Born July 29, 1930 in the small farming town of Middleton, TN, Stewart left his family’s farm at age 18 to attend then-Memphis State University. He brought with him two very important things: the fiddle he had practiced playing for years when he wasn’t in school or working in the fields, and the notion that he was going to get into the music business. The fiddle didn’t earn him a living and he worked first at Sears Roebuck and then as a bank teller while playing around town with various bands in the evenings. But that notion to get into the music business kept at him. And he kept at it.



Inspired by Sam Phillips’ success at Sun Records with artists like Elvis Presley, Johnny Cash, and Jerry Lee Lewis, Stewart began recording country artists on a tape machine in his wife’s uncle’s two-car garage in the mid-1950s and founded a record company named Satellite in 1957.   A year later his sister Estelle Axton mortgaged her home in Memphis to help him buy some recording equipment and joined him in the venture. 
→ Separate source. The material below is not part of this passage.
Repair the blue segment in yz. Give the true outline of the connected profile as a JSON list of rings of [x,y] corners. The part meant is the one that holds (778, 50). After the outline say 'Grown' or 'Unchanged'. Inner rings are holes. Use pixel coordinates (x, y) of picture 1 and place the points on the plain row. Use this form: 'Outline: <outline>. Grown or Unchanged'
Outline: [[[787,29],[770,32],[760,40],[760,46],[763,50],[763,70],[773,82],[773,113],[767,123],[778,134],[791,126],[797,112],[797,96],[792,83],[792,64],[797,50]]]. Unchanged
Soon thereafter, he met Memphis DJ Rufus Thomas, who came to Stewart’s new studio. Thomas recorded a song, “Cause I Love You,” with his 16-year old daughter Carla Thomas. The song was a regional hit, brought in some much-needed revenue, and Stewart gave up country music, focusing only on this new rhythm-and-blues music about which he previously knew very little . As he has said on many occasions about the revelation, “It was like a blind man who could suddenly see.”